Collected data entries:
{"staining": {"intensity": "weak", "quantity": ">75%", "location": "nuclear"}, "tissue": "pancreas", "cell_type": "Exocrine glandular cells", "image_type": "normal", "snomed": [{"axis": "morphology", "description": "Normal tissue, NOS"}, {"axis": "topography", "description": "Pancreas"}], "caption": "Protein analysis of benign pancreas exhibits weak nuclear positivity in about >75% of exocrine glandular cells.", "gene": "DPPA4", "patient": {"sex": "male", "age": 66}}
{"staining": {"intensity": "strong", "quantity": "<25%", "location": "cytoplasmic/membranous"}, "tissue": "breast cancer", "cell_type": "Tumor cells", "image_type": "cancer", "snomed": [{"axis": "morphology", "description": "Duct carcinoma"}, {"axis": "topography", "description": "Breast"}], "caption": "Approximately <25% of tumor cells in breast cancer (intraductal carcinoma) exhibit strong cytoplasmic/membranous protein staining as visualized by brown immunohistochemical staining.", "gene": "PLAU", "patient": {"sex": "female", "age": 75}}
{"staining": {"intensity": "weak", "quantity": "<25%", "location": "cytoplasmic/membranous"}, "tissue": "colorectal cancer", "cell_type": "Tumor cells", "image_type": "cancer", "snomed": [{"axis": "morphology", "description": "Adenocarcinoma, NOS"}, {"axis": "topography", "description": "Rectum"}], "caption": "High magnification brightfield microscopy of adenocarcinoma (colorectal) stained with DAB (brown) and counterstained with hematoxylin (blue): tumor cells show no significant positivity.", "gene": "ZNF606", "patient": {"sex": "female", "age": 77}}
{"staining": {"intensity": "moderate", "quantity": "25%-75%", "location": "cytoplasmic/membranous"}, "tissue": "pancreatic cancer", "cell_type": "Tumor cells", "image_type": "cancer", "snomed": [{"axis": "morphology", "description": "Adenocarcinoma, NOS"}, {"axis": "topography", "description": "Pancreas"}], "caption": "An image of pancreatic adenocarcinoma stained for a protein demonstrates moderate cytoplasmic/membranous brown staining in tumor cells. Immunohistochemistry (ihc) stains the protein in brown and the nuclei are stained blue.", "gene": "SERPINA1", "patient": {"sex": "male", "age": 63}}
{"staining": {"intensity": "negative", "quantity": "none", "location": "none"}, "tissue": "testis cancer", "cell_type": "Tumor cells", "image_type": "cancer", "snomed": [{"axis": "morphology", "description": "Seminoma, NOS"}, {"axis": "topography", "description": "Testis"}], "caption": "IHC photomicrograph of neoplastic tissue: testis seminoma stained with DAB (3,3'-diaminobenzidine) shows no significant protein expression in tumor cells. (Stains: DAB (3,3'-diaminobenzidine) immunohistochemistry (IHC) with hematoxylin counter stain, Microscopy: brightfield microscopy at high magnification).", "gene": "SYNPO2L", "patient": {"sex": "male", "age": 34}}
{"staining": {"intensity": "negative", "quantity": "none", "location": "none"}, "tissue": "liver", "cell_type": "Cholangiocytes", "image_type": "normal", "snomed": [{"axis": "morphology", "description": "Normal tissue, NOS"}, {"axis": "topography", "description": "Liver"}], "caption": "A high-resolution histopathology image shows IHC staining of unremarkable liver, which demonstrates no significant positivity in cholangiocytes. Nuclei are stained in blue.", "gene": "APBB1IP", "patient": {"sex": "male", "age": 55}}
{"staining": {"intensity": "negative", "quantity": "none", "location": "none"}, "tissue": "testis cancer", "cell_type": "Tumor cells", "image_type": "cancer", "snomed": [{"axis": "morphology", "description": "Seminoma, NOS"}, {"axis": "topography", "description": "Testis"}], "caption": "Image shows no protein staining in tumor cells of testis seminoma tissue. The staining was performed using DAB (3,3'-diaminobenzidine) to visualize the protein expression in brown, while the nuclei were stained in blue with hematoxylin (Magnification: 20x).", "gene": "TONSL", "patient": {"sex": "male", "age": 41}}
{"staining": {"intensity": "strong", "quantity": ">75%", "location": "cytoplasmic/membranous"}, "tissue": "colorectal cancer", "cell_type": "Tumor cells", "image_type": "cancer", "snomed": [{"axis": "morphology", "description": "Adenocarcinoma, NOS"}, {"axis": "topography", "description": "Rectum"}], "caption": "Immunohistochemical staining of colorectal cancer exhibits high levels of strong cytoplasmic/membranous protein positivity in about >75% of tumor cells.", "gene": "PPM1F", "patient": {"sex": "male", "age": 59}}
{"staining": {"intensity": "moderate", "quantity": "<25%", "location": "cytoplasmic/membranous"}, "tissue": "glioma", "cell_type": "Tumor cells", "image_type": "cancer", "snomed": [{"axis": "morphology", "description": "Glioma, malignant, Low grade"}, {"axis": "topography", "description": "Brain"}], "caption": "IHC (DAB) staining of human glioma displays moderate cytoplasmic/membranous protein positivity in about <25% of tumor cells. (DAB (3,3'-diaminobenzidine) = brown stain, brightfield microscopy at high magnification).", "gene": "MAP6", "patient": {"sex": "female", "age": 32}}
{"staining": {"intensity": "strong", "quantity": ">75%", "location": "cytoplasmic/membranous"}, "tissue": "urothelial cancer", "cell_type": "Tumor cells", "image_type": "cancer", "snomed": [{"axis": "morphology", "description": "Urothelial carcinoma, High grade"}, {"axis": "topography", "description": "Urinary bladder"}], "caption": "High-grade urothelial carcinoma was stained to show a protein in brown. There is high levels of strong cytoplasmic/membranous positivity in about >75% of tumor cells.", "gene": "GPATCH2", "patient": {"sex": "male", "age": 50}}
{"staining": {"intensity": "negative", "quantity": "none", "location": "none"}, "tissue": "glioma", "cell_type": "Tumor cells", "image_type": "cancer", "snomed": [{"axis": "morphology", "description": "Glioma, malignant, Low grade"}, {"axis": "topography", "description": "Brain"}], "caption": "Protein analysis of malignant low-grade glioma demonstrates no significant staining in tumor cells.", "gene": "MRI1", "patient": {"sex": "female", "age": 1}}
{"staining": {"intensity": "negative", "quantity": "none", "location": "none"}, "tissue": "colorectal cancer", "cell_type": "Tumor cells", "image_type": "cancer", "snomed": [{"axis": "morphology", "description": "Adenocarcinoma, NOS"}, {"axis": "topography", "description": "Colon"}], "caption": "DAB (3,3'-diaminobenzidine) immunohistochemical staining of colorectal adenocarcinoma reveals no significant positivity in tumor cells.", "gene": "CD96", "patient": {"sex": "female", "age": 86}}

▶ _TASK TO CARRY OUT_
Output the data in full, precisely as it appears above.

▶ _REPLY TO THE EXERCISE_
{"staining": {"intensity": "weak", "quantity": ">75%", "location": "nuclear"}, "tissue": "pancreas", "cell_type": "Exocrine glandular cells", "image_type": "normal", "snomed": [{"axis": "morphology", "description": "Normal tissue, NOS"}, {"axis": "topography", "description": "Pancreas"}], "caption": "Protein analysis of benign pancreas exhibits weak nuclear positivity in about >75% of exocrine glandular cells.", "gene": "DPPA4", "patient": {"sex": "male", "age": 66}}
{"staining": {"intensity": "strong", "quantity": "<25%", "location": "cytoplasmic/membranous"}, "tissue": "breast cancer", "cell_type": "Tumor cells", "image_type": "cancer", "snomed": [{"axis": "morphology", "description": "Duct carcinoma"}, {"axis": "topography", "description": "Breast"}], "caption": "Approximately <25% of tumor cells in breast cancer (intraductal carcinoma) exhibit strong cytoplasmic/membranous protein staining as visualized by brown immunohistochemical staining.", "gene": "PLAU", "patient": {"sex": "female", "age": 75}}
{"staining": {"intensity": "weak", "quantity": "<25%", "location": "cytoplasmic/membranous"}, "tissue": "colorectal cancer", "cell_type": "Tumor cells", "image_type": "cancer", "snomed": [{"axis": "morphology", "description": "Adenocarcinoma, NOS"}, {"axis": "topography", "description": "Rectum"}], "caption": "High magnification brightfield microscopy of adenocarcinoma (colorectal) stained with DAB (brown) and counterstained with hematoxylin (blue): tumor cells show no significant positivity.", "gene": "ZNF606", "patient": {"sex": "female", "age": 77}}
{"staining": {"intensity": "moderate", "quantity": "25%-75%", "location": "cytoplasmic/membranous"}, "tissue": "pancreatic cancer", "cell_type": "Tumor cells", "image_type": "cancer", "snomed": [{"axis": "morphology", "description": "Adenocarcinoma, NOS"}, {"axis": "topography", "description": "Pancreas"}], "caption": "An image of pancreatic adenocarcinoma stained for a protein demonstrates moderate cytoplasmic/membranous brown staining in tumor cells. Immunohistochemistry (ihc) stains the protein in brown and the nuclei are stained blue.", "gene": "SERPINA1", "patient": {"sex": "male", "age": 63}}
{"staining": {"intensity": "negative", "quantity": "none", "location": "none"}, "tissue": "testis cancer", "cell_type": "Tumor cells", "image_type": "cancer", "snomed": [{"axis": "morphology", "description": "Seminoma, NOS"}, {"axis": "topography", "description": "Testis"}], "caption": "IHC photomicrograph of neoplastic tissue: testis seminoma stained with DAB (3,3'-diaminobenzidine) shows no significant protein expression in tumor cells. (Stains: DAB (3,3'-diaminobenzidine) immunohistochemistry (IHC) with hematoxylin counter stain, Microscopy: brightfield microscopy at high magnification).", "gene": "SYNPO2L", "patient": {"sex": "male", "age": 34}}
{"staining": {"intensity": "negative", "quantity": "none", "location": "none"}, "tissue": "liver", "cell_type": "Cholangiocytes", "image_type": "normal", "snomed": [{"axis": "morphology", "description": "Normal tissue, NOS"}, {"axis": "topography", "description": "Liver"}], "caption": "A high-resolution histopathology image shows IHC staining of unremarkable liver, which demonstrates no significant positivity in cholangiocytes. Nuclei are stained in blue.", "gene": "APBB1IP", "patient": {"sex": "male", "age": 55}}
{"staining": {"intensity": "negative", "quantity": "none", "location": "none"}, "tissue": "testis cancer", "cell_type": "Tumor cells", "image_type": "cancer", "snomed": [{"axis": "morphology", "description": "Seminoma, NOS"}, {"axis": "topography", "description": "Testis"}], "caption": "Image shows no protein staining in tumor cells of testis seminoma tissue. The staining was performed using DAB (3,3'-diaminobenzidine) to visualize the protein expression in brown, while the nuclei were stained in blue with hematoxylin (Magnification: 20x).", "gene": "TONSL", "patient": {"sex": "male", "age": 41}}
{"staining": {"intensity": "strong", "quantity": ">75%", "location": "cytoplasmic/membranous"}, "tissue": "colorectal cancer", "cell_type": "Tumor cells", "image_type": "cancer", "snomed": [{"axis": "morphology", "description": "Adenocarcinoma, NOS"}, {"axis": "topography", "description": "Rectum"}], "caption": "Immunohistochemical staining of colorectal cancer exhibits high levels of strong cytoplasmic/membranous protein positivity in about >75% of tumor cells.", "gene": "PPM1F", "patient": {"sex": "male", "age": 59}}
{"staining": {"intensity": "moderate", "quantity": "<25%", "location": "cytoplasmic/membranous"}, "tissue": "glioma", "cell_type": "Tumor cells", "image_type": "cancer", "snomed": [{"axis": "morphology", "description": "Glioma, malignant, Low grade"}, {"axis": "topography", "description": "Brain"}], "caption": "IHC (DAB) staining of human glioma displays moderate cytoplasmic/membranous protein positivity in about <25% of tumor cells. (DAB (3,3'-diaminobenzidine) = brown stain, brightfield microscopy at high magnification).", "gene": "MAP6", "patient": {"sex": "female", "age": 32}}
{"staining": {"intensity": "strong", "quantity": ">75%", "location": "cytoplasmic/membranous"}, "tissue": "urothelial cancer", "cell_type": "Tumor cells", "image_type": "cancer", "snomed": [{"axis": "morphology", "description": "Urothelial carcinoma, High grade"}, {"axis": "topography", "description": "Urinary bladder"}], "caption": "High-grade urothelial carcinoma was stained to show a protein in brown. There is high levels of strong cytoplasmic/membranous positivity in about >75% of tumor cells.", "gene": "GPATCH2", "patient": {"sex": "male", "age": 50}}
{"staining": {"intensity": "negative", "quantity": "none", "location": "none"}, "tissue": "glioma", "cell_type": "Tumor cells", "image_type": "cancer", "snomed": [{"axis": "morphology", "description": "Glioma, malignant, Low grade"}, {"axis": "topography", "description": "Brain"}], "caption": "Protein analysis of malignant low-grade glioma demonstrates no significant staining in tumor cells.", "gene": "MRI1", "patient": {"sex": "female", "age": 1}}
{"staining": {"intensity": "negative", "quantity": "none", "location": "none"}, "tissue": "colorectal cancer", "cell_type": "Tumor cells", "image_type": "cancer", "snomed": [{"axis": "morphology", "description": "Adenocarcinoma, NOS"}, {"axis": "topography", "description": "Colon"}], "caption": "DAB (3,3'-diaminobenzidine) immunohistochemical staining of colorectal adenocarcinoma reveals no significant positivity in tumor cells.", "gene": "CD96", "patient": {"sex": "female", "age": 86}}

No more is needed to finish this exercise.